MK Amit Halevi (Chaim Goldberg/Flash90)

Chaim Goldberg/Flash90

Israeli high court questions security establishment’s refusal to deport terrorists

The law revokes their citizenship or residency but the agencies have illegally denied the political echelon the information it needs to carry it out, MK Amit Halevi says.

By Batya Jerenberg, World Israel News

The High Court of Justice is hearing a petition Monday to force the state’s security agencies to provide information they are refusing to hand over to the Interior Minister, thereby blocking the lawful deportation of Israeli-Arab terrorists.

Likud MK Amit Halevi filed the urgent brief because 69 terrorists who have been released so far in exchange for Hamas-held hostages hold blue Israeli identity cards, and 41 of them were allowed to return to their homes in places such as eastern Jerusalem.

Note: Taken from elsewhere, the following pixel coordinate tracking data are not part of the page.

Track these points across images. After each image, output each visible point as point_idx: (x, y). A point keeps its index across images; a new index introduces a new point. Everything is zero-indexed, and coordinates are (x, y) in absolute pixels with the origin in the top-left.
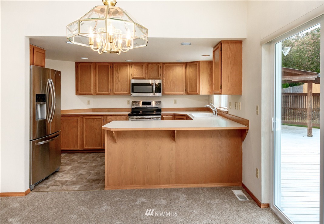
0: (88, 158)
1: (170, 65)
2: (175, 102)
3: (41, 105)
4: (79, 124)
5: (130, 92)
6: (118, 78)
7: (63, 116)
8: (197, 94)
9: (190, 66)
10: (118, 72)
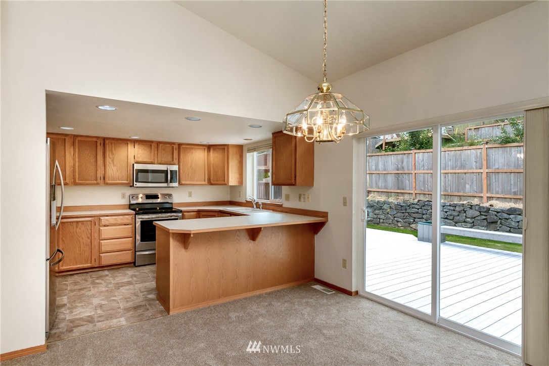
1: (187, 147)
2: (190, 195)
5: (132, 181)
6: (113, 161)
8: (225, 184)
9: (214, 149)
10: (112, 152)
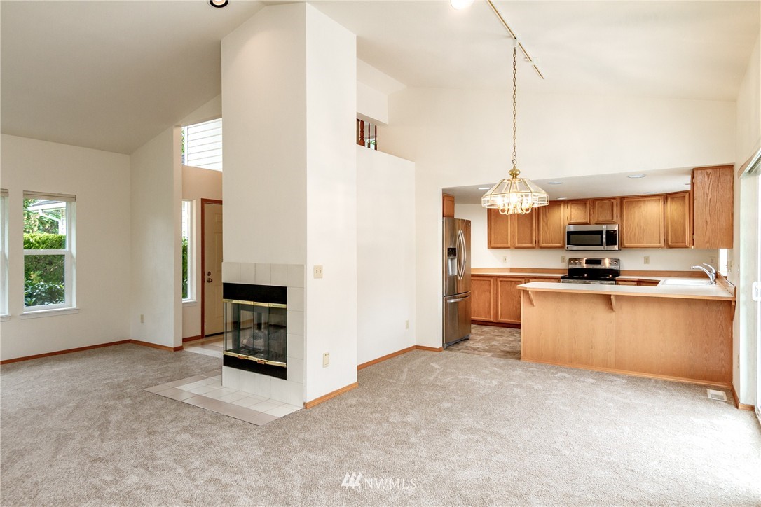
0: (503, 332)
2: (647, 260)
3: (452, 260)
4: (492, 287)
5: (564, 244)
6: (547, 224)
7: (473, 276)
9: (672, 199)
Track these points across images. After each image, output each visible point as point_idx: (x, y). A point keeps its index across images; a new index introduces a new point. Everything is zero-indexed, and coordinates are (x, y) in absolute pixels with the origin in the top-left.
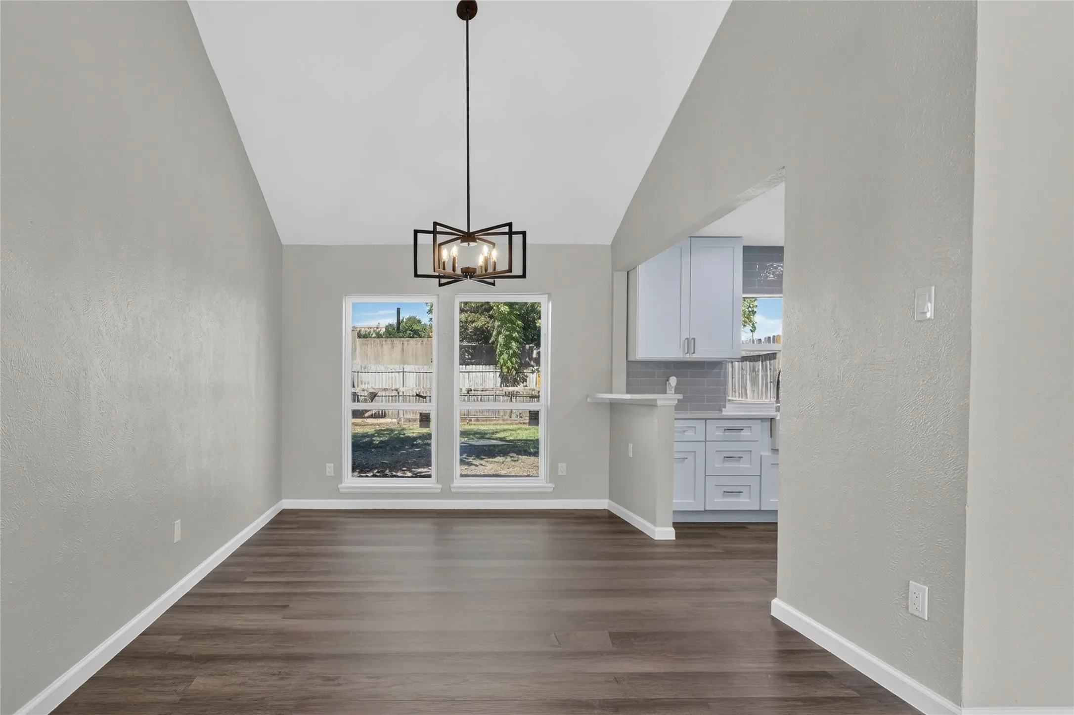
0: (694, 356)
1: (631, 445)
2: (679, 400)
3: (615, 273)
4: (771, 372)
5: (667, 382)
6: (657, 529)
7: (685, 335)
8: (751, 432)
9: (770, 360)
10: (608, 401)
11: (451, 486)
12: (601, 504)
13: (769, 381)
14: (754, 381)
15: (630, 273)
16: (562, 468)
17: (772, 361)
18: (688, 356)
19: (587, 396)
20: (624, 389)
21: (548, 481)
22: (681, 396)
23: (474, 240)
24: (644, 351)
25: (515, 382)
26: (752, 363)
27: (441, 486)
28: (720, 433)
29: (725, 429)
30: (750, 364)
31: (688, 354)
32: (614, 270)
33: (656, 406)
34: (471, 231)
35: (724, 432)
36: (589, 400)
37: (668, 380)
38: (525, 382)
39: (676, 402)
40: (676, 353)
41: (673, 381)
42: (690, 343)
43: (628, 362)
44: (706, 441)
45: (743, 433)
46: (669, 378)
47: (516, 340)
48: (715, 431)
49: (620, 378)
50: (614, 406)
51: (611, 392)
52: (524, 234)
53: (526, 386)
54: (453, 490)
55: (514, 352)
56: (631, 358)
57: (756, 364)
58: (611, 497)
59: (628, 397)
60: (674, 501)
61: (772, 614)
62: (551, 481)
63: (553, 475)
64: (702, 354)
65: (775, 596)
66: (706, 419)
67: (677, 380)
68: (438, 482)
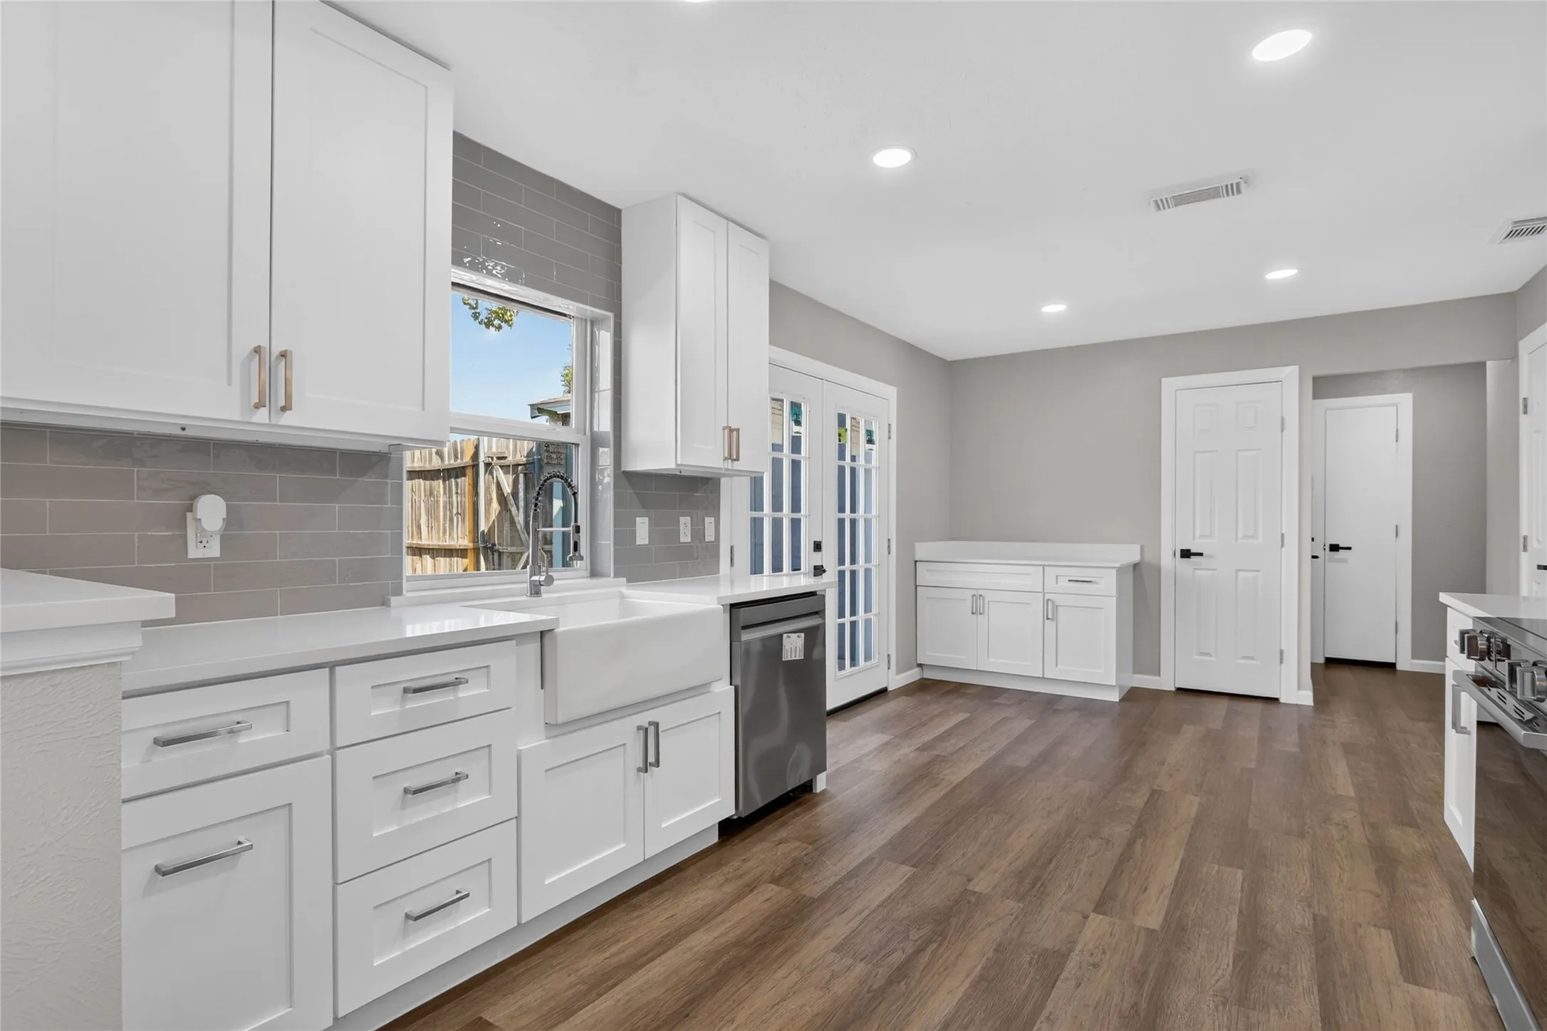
0: (287, 419)
4: (457, 497)
5: (189, 515)
7: (251, 339)
8: (488, 686)
9: (457, 477)
13: (455, 511)
14: (432, 512)
17: (459, 480)
18: (262, 416)
26: (428, 483)
28: (386, 709)
29: (406, 691)
30: (425, 483)
31: (264, 411)
35: (403, 700)
37: (190, 508)
41: (212, 510)
42: (271, 370)
44: (334, 750)
45: (464, 692)
46: (194, 497)
57: (435, 483)
64: (314, 412)
66: (331, 666)
67: (228, 506)
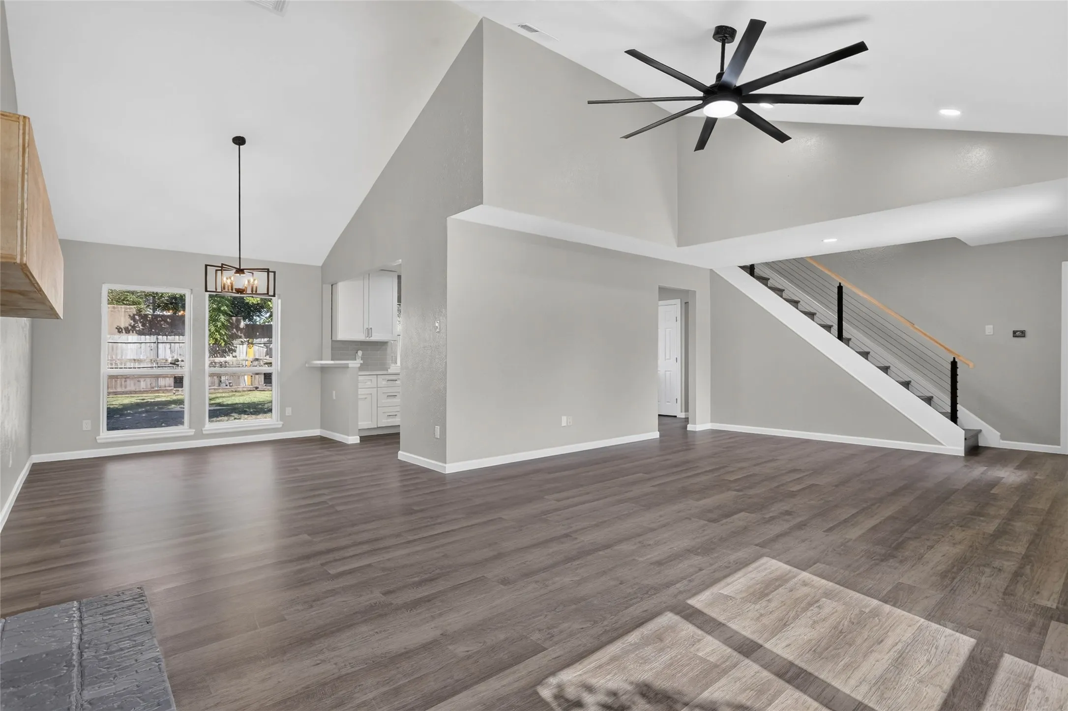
0: (371, 338)
1: (334, 392)
2: (361, 364)
3: (324, 285)
6: (350, 438)
7: (366, 326)
10: (320, 366)
11: (203, 429)
12: (316, 432)
15: (333, 286)
16: (289, 411)
18: (368, 338)
19: (306, 363)
20: (330, 357)
21: (279, 420)
22: (362, 362)
23: (244, 273)
24: (343, 334)
25: (223, 353)
27: (194, 430)
28: (384, 383)
29: (388, 380)
32: (323, 282)
33: (348, 367)
34: (241, 268)
35: (388, 382)
36: (307, 365)
37: (357, 353)
38: (234, 353)
39: (359, 365)
40: (361, 337)
41: (360, 353)
42: (369, 331)
43: (332, 341)
44: (377, 387)
46: (358, 351)
47: (225, 313)
48: (382, 382)
49: (327, 351)
50: (323, 369)
51: (322, 360)
52: (274, 273)
53: (236, 357)
54: (204, 432)
55: (223, 324)
56: (333, 339)
58: (323, 427)
59: (332, 362)
60: (359, 423)
61: (399, 458)
62: (281, 420)
63: (282, 416)
64: (375, 337)
65: (399, 450)
66: (377, 375)
67: (362, 352)
68: (190, 428)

This right to expel such terrorists is granted to the state under a two-year-old law that allows the revocation of the citizenship or residency of a person who has received compensation for committing an act of terror.

All Palestinian terrorists jailed by Israel are paid a monthly stipend by the Palestinian Authority, on a sliding scale depending on the seriousness of the crimes they committed.

The law, which passed overwhelmingly with 94 votes, said that since these terrorists were paid by the PA, they have thereby declared their affiliation with it and should therefore be moved there upon their release from prison.

Halevi is charging that the implementation of the law is being willfully thwarted by the security authorities, because they are not providing the political echelon with the data on the former prisoners that it needs, first and foremost how much they have been paid over the years.

“It is incomprehensible how the IDF refuses to hand over information during wartime in order to implement the law,” he said.

A report in Maariv Friday stated that such a list of terrorists and the monies they receive is sitting in the offices of the Minister of Defense, the Shabak, and the IDF Intelligence Division, “and yet…from the day the law was enacted until now, two years later, none of these bodies is willing to pass the list on to the Minister of the Interior.”

In fact, the report said, each one of the branches is tossing the responsibility to pass on the list to one of the other bodies.

The Attorney General’s office is representing the state against Halevi in this instance, and has demanded that the petition be rejected on the grounds that the information being requested is “highly sensitive” and “confidential,” and that “the manner and timing of its use are very complex.”

This reasoning was completely unacceptable to Halevi, who responded through his lawyer that the Interior Ministry has every right to information that will enable it to carry out the law and that it is “illegal” for the security authorities “to replace the discretion of the political echelon with their own discretion.”

By its “conscious” decision not to transfer the needed information, the defense establishment has “dissolved [its] subordination…to the rule of law and the supremacy of the legislature,” he added.

Halevi’s lawyer, David Peter, summarized the issue as “whether there is authority not to give the information to the political echelon,” while commenting that “There is not a single legal argument to hide the information.”